[Exercise details]
The first line of the entries is where the copy starts and the line with "ähnlich denn die Matrixen benötigen eine" is where it ends; set down each line exactly, both ends included, and drop pictures.

[Material for this exercise]

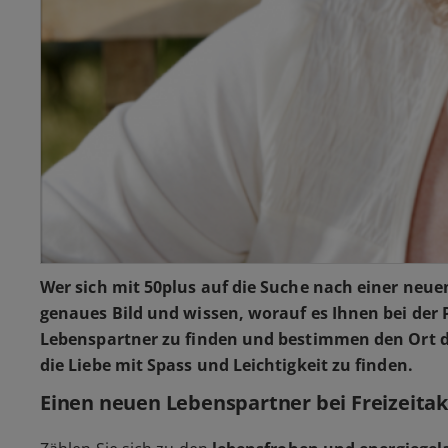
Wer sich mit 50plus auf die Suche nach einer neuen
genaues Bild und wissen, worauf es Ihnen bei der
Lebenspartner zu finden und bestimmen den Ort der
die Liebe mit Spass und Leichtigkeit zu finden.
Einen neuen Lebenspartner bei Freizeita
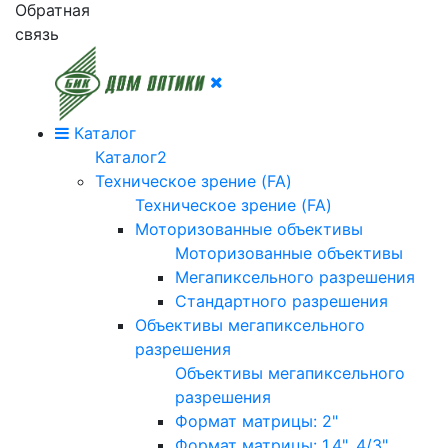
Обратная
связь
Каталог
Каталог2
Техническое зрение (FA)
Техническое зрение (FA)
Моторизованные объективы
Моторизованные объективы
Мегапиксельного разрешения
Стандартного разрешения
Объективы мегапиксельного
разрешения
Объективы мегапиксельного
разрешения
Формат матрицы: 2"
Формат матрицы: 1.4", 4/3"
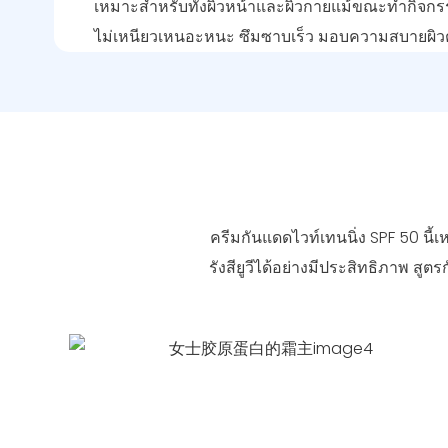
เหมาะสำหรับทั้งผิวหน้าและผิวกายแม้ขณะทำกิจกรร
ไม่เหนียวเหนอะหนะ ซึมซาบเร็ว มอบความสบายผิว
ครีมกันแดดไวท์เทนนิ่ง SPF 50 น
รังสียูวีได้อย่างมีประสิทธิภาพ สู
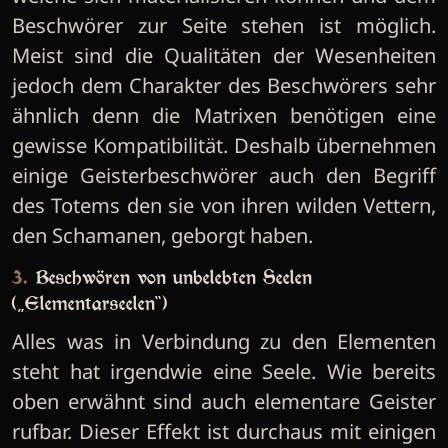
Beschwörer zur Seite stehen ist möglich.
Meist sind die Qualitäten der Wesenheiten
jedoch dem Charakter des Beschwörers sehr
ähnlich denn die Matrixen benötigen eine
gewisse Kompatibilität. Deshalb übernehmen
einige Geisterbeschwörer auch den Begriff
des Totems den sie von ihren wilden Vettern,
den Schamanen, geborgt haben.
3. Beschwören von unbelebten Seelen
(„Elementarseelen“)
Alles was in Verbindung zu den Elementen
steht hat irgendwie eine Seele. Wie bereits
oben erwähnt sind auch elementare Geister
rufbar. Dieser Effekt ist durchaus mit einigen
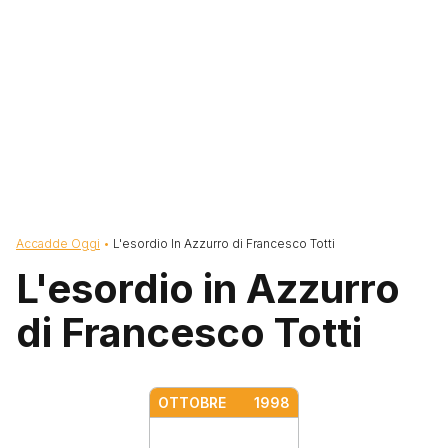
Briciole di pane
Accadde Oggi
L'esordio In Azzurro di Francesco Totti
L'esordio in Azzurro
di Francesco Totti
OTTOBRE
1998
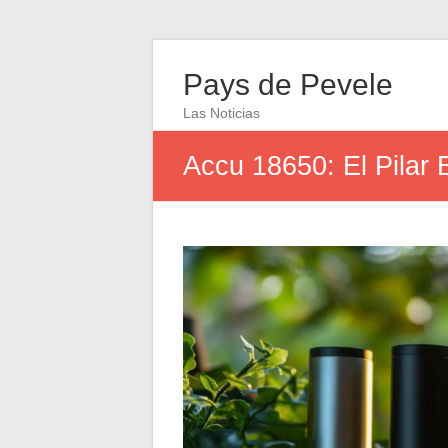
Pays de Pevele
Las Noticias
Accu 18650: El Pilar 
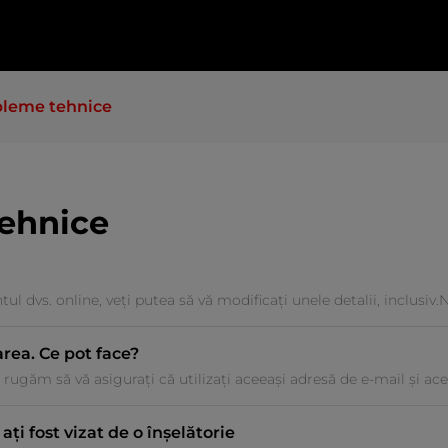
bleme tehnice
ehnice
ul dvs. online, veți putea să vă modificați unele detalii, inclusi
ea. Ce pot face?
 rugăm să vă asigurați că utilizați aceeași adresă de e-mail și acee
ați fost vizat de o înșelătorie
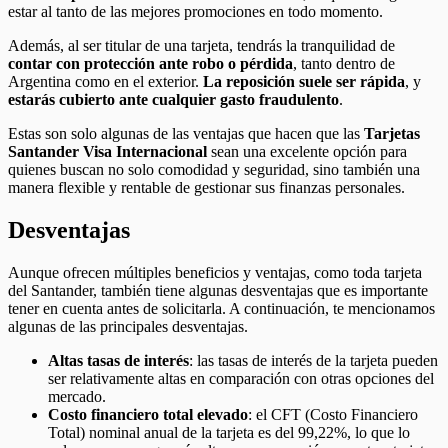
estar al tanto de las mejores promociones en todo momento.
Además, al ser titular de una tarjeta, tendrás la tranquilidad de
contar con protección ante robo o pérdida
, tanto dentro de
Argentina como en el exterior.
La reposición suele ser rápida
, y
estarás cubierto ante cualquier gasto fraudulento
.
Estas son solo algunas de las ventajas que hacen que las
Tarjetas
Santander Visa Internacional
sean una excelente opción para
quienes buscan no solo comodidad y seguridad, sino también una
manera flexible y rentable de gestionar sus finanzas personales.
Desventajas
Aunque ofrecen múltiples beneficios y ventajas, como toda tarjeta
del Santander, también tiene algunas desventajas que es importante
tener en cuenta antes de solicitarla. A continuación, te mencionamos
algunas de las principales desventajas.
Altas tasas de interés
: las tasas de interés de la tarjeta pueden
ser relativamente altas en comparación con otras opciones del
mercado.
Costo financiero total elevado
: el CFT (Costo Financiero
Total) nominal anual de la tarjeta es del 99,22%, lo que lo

[Answer below]
Wer sich mit 50plus auf die Suche nach einer neuen
genaues Bild und wissen, worauf es Ihnen bei der
Lebenspartner zu finden und bestimmen den Ort der
die Liebe mit Spass und Leichtigkeit zu finden.
Einen neuen Lebenspartner bei Freizeita
Обратная
связь
Каталог
Каталог2
Техническое зрение (FA)
Техническое зрение (FA)
Моторизованные объективы
Моторизованные объективы
Мегапиксельного разрешения
Стандартного разрешения
Объективы мегапиксельного
разрешения
Объективы мегапиксельного
разрешения
Формат матрицы: 2"
Формат матрицы: 1.4", 4/3"
เหมาะสำหรับทั้งผิวหน้าและผิวกายแม้ขณะทำกิจกรร
ไม่เหนียวเหนอะหนะ ซึมซาบเร็ว มอบความสบายผิว
ครีมกันแดดไวท์เทนนิ่ง SPF 50 น
รังสียูวีได้อย่างมีประสิทธิภาพ สู
Beschwörer zur Seite stehen ist möglich.
Meist sind die Qualitäten der Wesenheiten
jedoch dem Charakter des Beschwörers sehr
ähnlich denn die Matrixen benötigen eine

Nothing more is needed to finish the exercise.